Zechariah also calls the Holy Spirit a "Spirit of supplication." That means a Spirit of devotion and prayer. How does He fulfill this? He does it by making you the temple of God. You are the house of David today. You are a member of the Body of Christ, the Church, the Bethel where heaven touches earth. That is a big responsibility. When you belong to Jesus you become like Him. He said that the Spirit anointed Him to preach good news to the poor. You can say the same about yourself. You are anointed, a peculiar people, the Spirit is in you to stay. You can drive Him out by persistence in hard-heartedness. You can break the relationship by insisting on your one natural right, the right to God's wrath rather than His grace. Now as we say that it might sound stupid, but remember the flesh doesn't like to look at Him whom we have pierced.
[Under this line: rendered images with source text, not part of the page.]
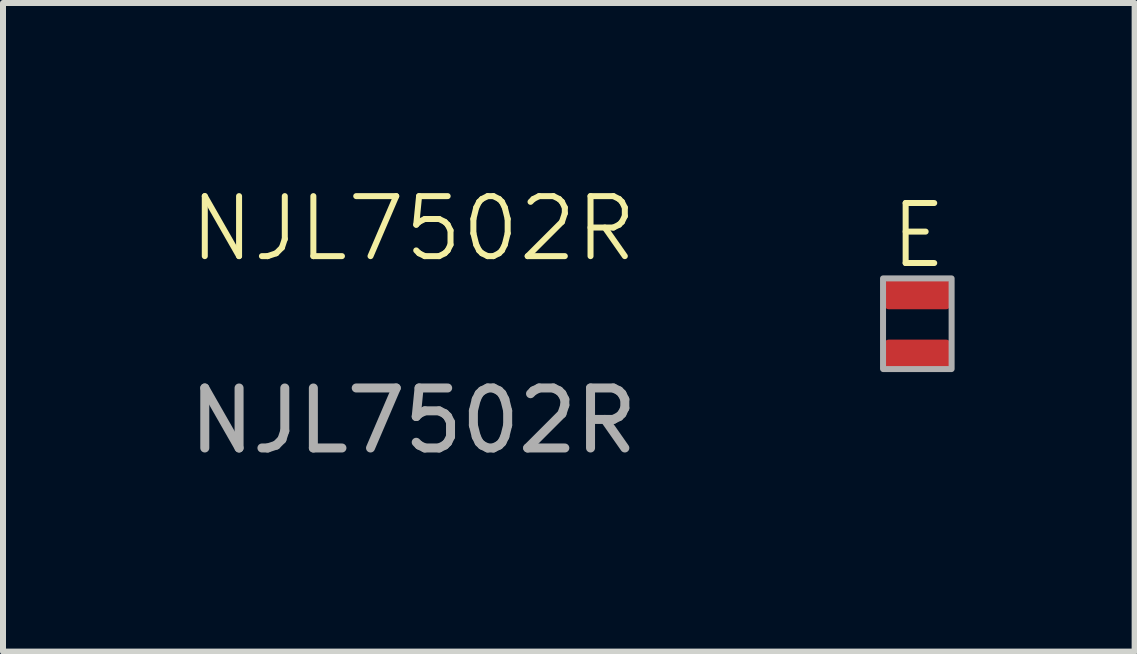
<source format=kicad_pcb>
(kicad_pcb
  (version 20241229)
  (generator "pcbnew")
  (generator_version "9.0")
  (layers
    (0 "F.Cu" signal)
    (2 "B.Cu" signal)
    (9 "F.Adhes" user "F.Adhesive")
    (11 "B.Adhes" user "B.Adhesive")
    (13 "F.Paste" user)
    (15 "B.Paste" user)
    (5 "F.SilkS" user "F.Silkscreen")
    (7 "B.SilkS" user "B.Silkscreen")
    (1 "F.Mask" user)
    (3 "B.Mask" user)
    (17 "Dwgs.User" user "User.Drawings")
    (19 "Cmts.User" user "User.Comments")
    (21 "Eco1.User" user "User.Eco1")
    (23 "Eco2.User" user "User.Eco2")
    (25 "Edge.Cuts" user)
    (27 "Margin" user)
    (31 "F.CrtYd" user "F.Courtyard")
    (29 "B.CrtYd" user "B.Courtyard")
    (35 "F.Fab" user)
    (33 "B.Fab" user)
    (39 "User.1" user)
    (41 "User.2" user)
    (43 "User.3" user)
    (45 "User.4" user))
  (footprint "NJL7502R"
    (layer "F.Cu")
    (at 12.239 2.361)
    (property "Reference" "NJL7502R" (at -8.4 -1.6 0) (unlocked yes) (layer "F.SilkS") (effects (font (size 1 1) (thickness 0.1))))
    (attr smd)
    (fp_poly (pts (xy 0.57 -0.771) (xy 0.57 0.738) (xy 0.568 0.74) (xy -0.57 0.74) (xy -0.573 0.737) (xy -0.573 -0.771)) (stroke (width 0.1) (type solid)) (fill no) (layer "F.Fab"))
    (fp_text user "E" (at -0.5 -0.9 0) (unlocked yes) (layer "F.SilkS") (effects (font (size 1 1) (thickness 0.1)) (justify left bottom)))
    (fp_text user "${REFERENCE}" (at -8.4 1.6 0) (unlocked yes) (layer "F.Fab") (effects (font (size 1 1) (thickness 0.15))))
    (pad "1" smd roundrect (at 0 0.479) (size 1.1 0.461) (layers "F.Cu" "F.Mask" "F.Paste") (roundrect_rratio 0.15))
    (pad "2" smd roundrect (at 0 -0.498) (size 1.1 0.483) (layers "F.Cu" "F.Mask" "F.Paste") (roundrect_rratio 0.15)))
  (gr_rect
    (start -3 -3)
    (end 15.859 7.809)
    (stroke (width 0.1) (type default))
    (fill no)
    (layer "Edge.Cuts")))
</source>
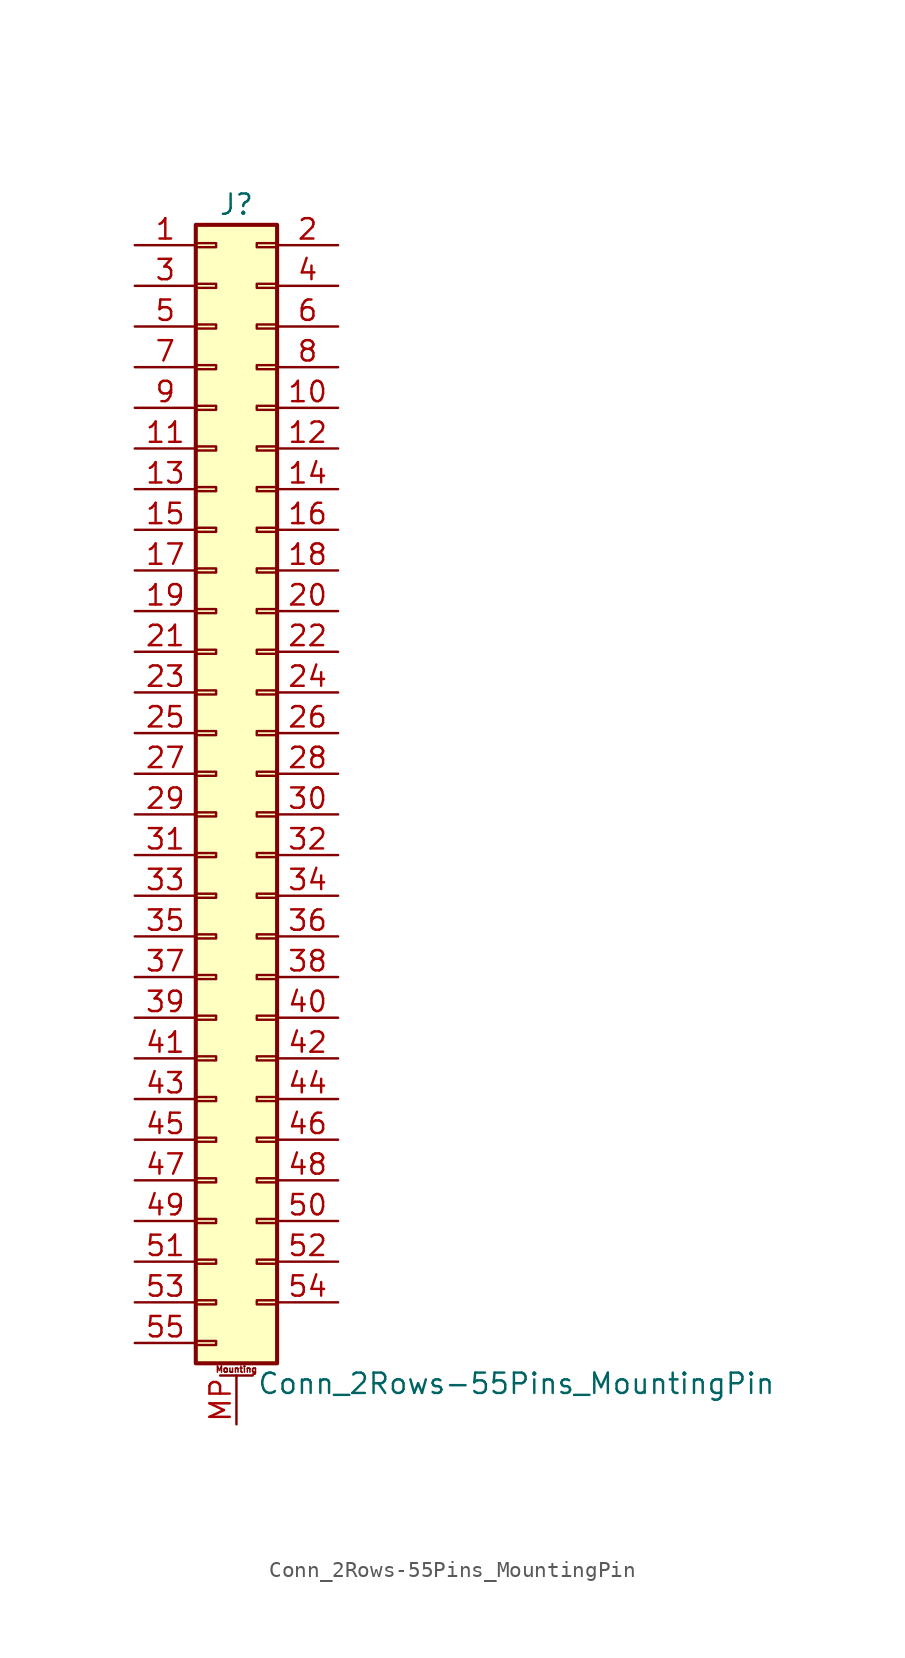
<source format=kicad_sym>
(kicad_symbol_lib
  (version 20201005)
  (generator kicad_symbol_editor)
  (symbol "Connector_Generic_MountingPin:Conn_2Rows-55Pins_MountingPin"
    (pin_names
      (offset 1.016) hide)
    (property "Reference" "J"
      (at 1.27 35.56 0)
      (effects (font (size 1.27 1.27))))
    (property "Value" "Conn_2Rows-55Pins_MountingPin"
      (at 2.54 -38.1 0)
      (effects (font (size 1.27 1.27)) (justify left)))
    (symbol "Conn_2Rows-55Pins_MountingPin_1_1"
      (text "Mounting" (at 1.27 -37.211 0) (effects (font (size 0.381 0.381))))
      (rectangle (start -1.27 -27.813) (end 0 -28.067) (stroke (width 0.152)) (fill (type none)))
      (rectangle (start -1.27 -30.353) (end 0 -30.607) (stroke (width 0.152)) (fill (type none)))
      (rectangle (start -1.27 -32.893) (end 0 -33.147) (stroke (width 0.152)) (fill (type none)))
      (rectangle (start -1.27 -35.433) (end 0 -35.687) (stroke (width 0.152)) (fill (type none)))
      (rectangle (start -1.27 -4.953) (end 0 -5.207) (stroke (width 0.152)) (fill (type none)))
      (rectangle (start -1.27 -7.493) (end 0 -7.747) (stroke (width 0.152)) (fill (type none)))
      (rectangle (start -1.27 -10.033) (end 0 -10.287) (stroke (width 0.152)) (fill (type none)))
      (rectangle (start -1.27 -12.573) (end 0 -12.827) (stroke (width 0.152)) (fill (type none)))
      (rectangle (start -1.27 -15.113) (end 0 -15.367) (stroke (width 0.152)) (fill (type none)))
      (rectangle (start -1.27 -17.653) (end 0 -17.907) (stroke (width 0.152)) (fill (type none)))
      (rectangle (start -1.27 -20.193) (end 0 -20.447) (stroke (width 0.152)) (fill (type none)))
      (rectangle (start -1.27 -22.733) (end 0 -22.987) (stroke (width 0.152)) (fill (type none)))
      (rectangle (start -1.27 -2.413) (end 0 -2.667) (stroke (width 0.152)) (fill (type none)))
      (rectangle (start -1.27 -25.273) (end 0 -25.527) (stroke (width 0.152)) (fill (type none)))
      (rectangle (start -1.27 25.527) (end 0 25.273) (stroke (width 0.152)) (fill (type none)))
      (rectangle (start -1.27 2.667) (end 0 2.413) (stroke (width 0.152)) (fill (type none)))
      (rectangle (start -1.27 28.067) (end 0 27.813) (stroke (width 0.152)) (fill (type none)))
      (rectangle (start -1.27 30.607) (end 0 30.353) (stroke (width 0.152)) (fill (type none)))
      (rectangle (start -1.27 33.147) (end 0 32.893) (stroke (width 0.152)) (fill (type none)))
      (rectangle (start -1.27 34.29) (end 3.81 -36.83) (stroke (width 0.254)) (fill (type background)))
      (rectangle (start -1.27 5.207) (end 0 4.953) (stroke (width 0.152)) (fill (type none)))
      (rectangle (start -1.27 7.747) (end 0 7.493) (stroke (width 0.152)) (fill (type none)))
      (rectangle (start -1.27 10.287) (end 0 10.033) (stroke (width 0.152)) (fill (type none)))
      (rectangle (start -1.27 0.127) (end 0 -0.127) (stroke (width 0.152)) (fill (type none)))
      (rectangle (start -1.27 12.827) (end 0 12.573) (stroke (width 0.152)) (fill (type none)))
      (rectangle (start -1.27 15.367) (end 0 15.113) (stroke (width 0.152)) (fill (type none)))
      (rectangle (start -1.27 17.907) (end 0 17.653) (stroke (width 0.152)) (fill (type none)))
      (rectangle (start -1.27 20.447) (end 0 20.193) (stroke (width 0.152)) (fill (type none)))
      (rectangle (start -1.27 22.987) (end 0 22.733) (stroke (width 0.152)) (fill (type none)))
      (rectangle (start 3.81 -27.813) (end 2.54 -28.067) (stroke (width 0.152)) (fill (type none)))
      (rectangle (start 3.81 -30.353) (end 2.54 -30.607) (stroke (width 0.152)) (fill (type none)))
      (rectangle (start 3.81 -32.893) (end 2.54 -33.147) (stroke (width 0.152)) (fill (type none)))
      (rectangle (start 3.81 -4.953) (end 2.54 -5.207) (stroke (width 0.152)) (fill (type none)))
      (rectangle (start 3.81 -7.493) (end 2.54 -7.747) (stroke (width 0.152)) (fill (type none)))
      (rectangle (start 3.81 -10.033) (end 2.54 -10.287) (stroke (width 0.152)) (fill (type none)))
      (rectangle (start 3.81 -12.573) (end 2.54 -12.827) (stroke (width 0.152)) (fill (type none)))
      (rectangle (start 3.81 -15.113) (end 2.54 -15.367) (stroke (width 0.152)) (fill (type none)))
      (rectangle (start 3.81 -17.653) (end 2.54 -17.907) (stroke (width 0.152)) (fill (type none)))
      (rectangle (start 3.81 -20.193) (end 2.54 -20.447) (stroke (width 0.152)) (fill (type none)))
      (rectangle (start 3.81 -22.733) (end 2.54 -22.987) (stroke (width 0.152)) (fill (type none)))
      (rectangle (start 3.81 -2.413) (end 2.54 -2.667) (stroke (width 0.152)) (fill (type none)))
      (rectangle (start 3.81 -25.273) (end 2.54 -25.527) (stroke (width 0.152)) (fill (type none)))
      (rectangle (start 3.81 25.527) (end 2.54 25.273) (stroke (width 0.152)) (fill (type none)))
      (rectangle (start 3.81 2.667) (end 2.54 2.413) (stroke (width 0.152)) (fill (type none)))
      (rectangle (start 3.81 28.067) (end 2.54 27.813) (stroke (width 0.152)) (fill (type none)))
      (rectangle (start 3.81 30.607) (end 2.54 30.353) (stroke (width 0.152)) (fill (type none)))
      (rectangle (start 3.81 33.147) (end 2.54 32.893) (stroke (width 0.152)) (fill (type none)))
      (rectangle (start 3.81 5.207) (end 2.54 4.953) (stroke (width 0.152)) (fill (type none)))
      (rectangle (start 3.81 7.747) (end 2.54 7.493) (stroke (width 0.152)) (fill (type none)))
      (rectangle (start 3.81 10.287) (end 2.54 10.033) (stroke (width 0.152)) (fill (type none)))
      (rectangle (start 3.81 0.127) (end 2.54 -0.127) (stroke (width 0.152)) (fill (type none)))
      (rectangle (start 3.81 12.827) (end 2.54 12.573) (stroke (width 0.152)) (fill (type none)))
      (rectangle (start 3.81 15.367) (end 2.54 15.113) (stroke (width 0.152)) (fill (type none)))
      (rectangle (start 3.81 17.907) (end 2.54 17.653) (stroke (width 0.152)) (fill (type none)))
      (rectangle (start 3.81 20.447) (end 2.54 20.193) (stroke (width 0.152)) (fill (type none)))
      (rectangle (start 3.81 22.987) (end 2.54 22.733) (stroke (width 0.152)) (fill (type none)))
      (polyline (pts (xy 0.254 -37.592) (xy 2.286 -37.592)) (stroke (width 0.152)) (fill (type none)))
      (pin passive line (at 1.27 -40.64 90) (length 3.048) (name "MountPin" (effects (font (size 1.27 1.27)))) (number "MP" (effects (font (size 1.27 1.27)))))
      (pin passive line (at -5.08 33.02 0) (length 3.81) (name "Pin_1" (effects (font (size 1.27 1.27)))) (number "1" (effects (font (size 1.27 1.27)))))
      (pin passive line (at 7.62 22.86 180) (length 3.81) (name "Pin_10" (effects (font (size 1.27 1.27)))) (number "10" (effects (font (size 1.27 1.27)))))
      (pin passive line (at -5.08 20.32 0) (length 3.81) (name "Pin_11" (effects (font (size 1.27 1.27)))) (number "11" (effects (font (size 1.27 1.27)))))
      (pin passive line (at 7.62 20.32 180) (length 3.81) (name "Pin_12" (effects (font (size 1.27 1.27)))) (number "12" (effects (font (size 1.27 1.27)))))
      (pin passive line (at -5.08 17.78 0) (length 3.81) (name "Pin_13" (effects (font (size 1.27 1.27)))) (number "13" (effects (font (size 1.27 1.27)))))
      (pin passive line (at 7.62 17.78 180) (length 3.81) (name "Pin_14" (effects (font (size 1.27 1.27)))) (number "14" (effects (font (size 1.27 1.27)))))
      (pin passive line (at -5.08 15.24 0) (length 3.81) (name "Pin_15" (effects (font (size 1.27 1.27)))) (number "15" (effects (font (size 1.27 1.27)))))
      (pin passive line (at 7.62 15.24 180) (length 3.81) (name "Pin_16" (effects (font (size 1.27 1.27)))) (number "16" (effects (font (size 1.27 1.27)))))
      (pin passive line (at -5.08 12.7 0) (length 3.81) (name "Pin_17" (effects (font (size 1.27 1.27)))) (number "17" (effects (font (size 1.27 1.27)))))
      (pin passive line (at 7.62 12.7 180) (length 3.81) (name "Pin_18" (effects (font (size 1.27 1.27)))) (number "18" (effects (font (size 1.27 1.27)))))
      (pin passive line (at -5.08 10.16 0) (length 3.81) (name "Pin_19" (effects (font (size 1.27 1.27)))) (number "19" (effects (font (size 1.27 1.27)))))
      (pin passive line (at 7.62 33.02 180) (length 3.81) (name "Pin_2" (effects (font (size 1.27 1.27)))) (number "2" (effects (font (size 1.27 1.27)))))
      (pin passive line (at 7.62 10.16 180) (length 3.81) (name "Pin_20" (effects (font (size 1.27 1.27)))) (number "20" (effects (font (size 1.27 1.27)))))
      (pin passive line (at -5.08 7.62 0) (length 3.81) (name "Pin_21" (effects (font (size 1.27 1.27)))) (number "21" (effects (font (size 1.27 1.27)))))
      (pin passive line (at 7.62 7.62 180) (length 3.81) (name "Pin_22" (effects (font (size 1.27 1.27)))) (number "22" (effects (font (size 1.27 1.27)))))
      (pin passive line (at -5.08 5.08 0) (length 3.81) (name "Pin_23" (effects (font (size 1.27 1.27)))) (number "23" (effects (font (size 1.27 1.27)))))
      (pin passive line (at 7.62 5.08 180) (length 3.81) (name "Pin_24" (effects (font (size 1.27 1.27)))) (number "24" (effects (font (size 1.27 1.27)))))
      (pin passive line (at -5.08 2.54 0) (length 3.81) (name "Pin_25" (effects (font (size 1.27 1.27)))) (number "25" (effects (font (size 1.27 1.27)))))
      (pin passive line (at 7.62 2.54 180) (length 3.81) (name "Pin_26" (effects (font (size 1.27 1.27)))) (number "26" (effects (font (size 1.27 1.27)))))
      (pin passive line (at -5.08 0 0) (length 3.81) (name "Pin_27" (effects (font (size 1.27 1.27)))) (number "27" (effects (font (size 1.27 1.27)))))
      (pin passive line (at 7.62 0 180) (length 3.81) (name "Pin_28" (effects (font (size 1.27 1.27)))) (number "28" (effects (font (size 1.27 1.27)))))
      (pin passive line (at -5.08 -2.54 0) (length 3.81) (name "Pin_29" (effects (font (size 1.27 1.27)))) (number "29" (effects (font (size 1.27 1.27)))))
      (pin passive line (at -5.08 30.48 0) (length 3.81) (name "Pin_3" (effects (font (size 1.27 1.27)))) (number "3" (effects (font (size 1.27 1.27)))))
      (pin passive line (at 7.62 -2.54 180) (length 3.81) (name "Pin_30" (effects (font (size 1.27 1.27)))) (number "30" (effects (font (size 1.27 1.27)))))
      (pin passive line (at -5.08 -5.08 0) (length 3.81) (name "Pin_31" (effects (font (size 1.27 1.27)))) (number "31" (effects (font (size 1.27 1.27)))))
      (pin passive line (at 7.62 -5.08 180) (length 3.81) (name "Pin_32" (effects (font (size 1.27 1.27)))) (number "32" (effects (font (size 1.27 1.27)))))
      (pin passive line (at -5.08 -7.62 0) (length 3.81) (name "Pin_33" (effects (font (size 1.27 1.27)))) (number "33" (effects (font (size 1.27 1.27)))))
      (pin passive line (at 7.62 -7.62 180) (length 3.81) (name "Pin_34" (effects (font (size 1.27 1.27)))) (number "34" (effects (font (size 1.27 1.27)))))
      (pin passive line (at -5.08 -10.16 0) (length 3.81) (name "Pin_35" (effects (font (size 1.27 1.27)))) (number "35" (effects (font (size 1.27 1.27)))))
      (pin passive line (at 7.62 -10.16 180) (length 3.81) (name "Pin_36" (effects (font (size 1.27 1.27)))) (number "36" (effects (font (size 1.27 1.27)))))
      (pin passive line (at -5.08 -12.7 0) (length 3.81) (name "Pin_37" (effects (font (size 1.27 1.27)))) (number "37" (effects (font (size 1.27 1.27)))))
      (pin passive line (at 7.62 -12.7 180) (length 3.81) (name "Pin_38" (effects (font (size 1.27 1.27)))) (number "38" (effects (font (size 1.27 1.27)))))
      (pin passive line (at -5.08 -15.24 0) (length 3.81) (name "Pin_39" (effects (font (size 1.27 1.27)))) (number "39" (effects (font (size 1.27 1.27)))))
      (pin passive line (at 7.62 30.48 180) (length 3.81) (name "Pin_4" (effects (font (size 1.27 1.27)))) (number "4" (effects (font (size 1.27 1.27)))))
      (pin passive line (at 7.62 -15.24 180) (length 3.81) (name "Pin_40" (effects (font (size 1.27 1.27)))) (number "40" (effects (font (size 1.27 1.27)))))
      (pin passive line (at -5.08 -17.78 0) (length 3.81) (name "Pin_41" (effects (font (size 1.27 1.27)))) (number "41" (effects (font (size 1.27 1.27)))))
      (pin passive line (at 7.62 -17.78 180) (length 3.81) (name "Pin_42" (effects (font (size 1.27 1.27)))) (number "42" (effects (font (size 1.27 1.27)))))
      (pin passive line (at -5.08 -20.32 0) (length 3.81) (name "Pin_43" (effects (font (size 1.27 1.27)))) (number "43" (effects (font (size 1.27 1.27)))))
      (pin passive line (at 7.62 -20.32 180) (length 3.81) (name "Pin_44" (effects (font (size 1.27 1.27)))) (number "44" (effects (font (size 1.27 1.27)))))
      (pin passive line (at -5.08 -22.86 0) (length 3.81) (name "Pin_45" (effects (font (size 1.27 1.27)))) (number "45" (effects (font (size 1.27 1.27)))))
      (pin passive line (at 7.62 -22.86 180) (length 3.81) (name "Pin_46" (effects (font (size 1.27 1.27)))) (number "46" (effects (font (size 1.27 1.27)))))
      (pin passive line (at -5.08 -25.4 0) (length 3.81) (name "Pin_47" (effects (font (size 1.27 1.27)))) (number "47" (effects (font (size 1.27 1.27)))))
      (pin passive line (at 7.62 -25.4 180) (length 3.81) (name "Pin_48" (effects (font (size 1.27 1.27)))) (number "48" (effects (font (size 1.27 1.27)))))
      (pin passive line (at -5.08 -27.94 0) (length 3.81) (name "Pin_49" (effects (font (size 1.27 1.27)))) (number "49" (effects (font (size 1.27 1.27)))))
      (pin passive line (at -5.08 27.94 0) (length 3.81) (name "Pin_5" (effects (font (size 1.27 1.27)))) (number "5" (effects (font (size 1.27 1.27)))))
      (pin passive line (at 7.62 -27.94 180) (length 3.81) (name "Pin_50" (effects (font (size 1.27 1.27)))) (number "50" (effects (font (size 1.27 1.27)))))
      (pin passive line (at -5.08 -30.48 0) (length 3.81) (name "Pin_51" (effects (font (size 1.27 1.27)))) (number "51" (effects (font (size 1.27 1.27)))))
      (pin passive line (at 7.62 -30.48 180) (length 3.81) (name "Pin_52" (effects (font (size 1.27 1.27)))) (number "52" (effects (font (size 1.27 1.27)))))
      (pin passive line (at -5.08 -33.02 0) (length 3.81) (name "Pin_53" (effects (font (size 1.27 1.27)))) (number "53" (effects (font (size 1.27 1.27)))))
      (pin passive line (at 7.62 -33.02 180) (length 3.81) (name "Pin_54" (effects (font (size 1.27 1.27)))) (number "54" (effects (font (size 1.27 1.27)))))
      (pin passive line (at -5.08 -35.56 0) (length 3.81) (name "Pin_55" (effects (font (size 1.27 1.27)))) (number "55" (effects (font (size 1.27 1.27)))))
      (pin passive line (at 7.62 27.94 180) (length 3.81) (name "Pin_6" (effects (font (size 1.27 1.27)))) (number "6" (effects (font (size 1.27 1.27)))))
      (pin passive line (at -5.08 25.4 0) (length 3.81) (name "Pin_7" (effects (font (size 1.27 1.27)))) (number "7" (effects (font (size 1.27 1.27)))))
      (pin passive line (at 7.62 25.4 180) (length 3.81) (name "Pin_8" (effects (font (size 1.27 1.27)))) (number "8" (effects (font (size 1.27 1.27)))))
      (pin passive line (at -5.08 22.86 0) (length 3.81) (name "Pin_9" (effects (font (size 1.27 1.27)))) (number "9" (effects (font (size 1.27 1.27))))))))
</source>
We have received a Spirit who makes good use of our knees, getting us down in the dust of contrition, then picking us up by the Gospel of forgiveness. In Him we have freedom not only from the penalty for sin, but from sin itself. He changes you from a consumer of love to a producer. You drink from the Fountain of Life, you become a fountain of life.
Today is the great festival of this Third Person, this Divine Spirit and His gracious work of sanctification. We keep it best by imitating Christ. AMEN.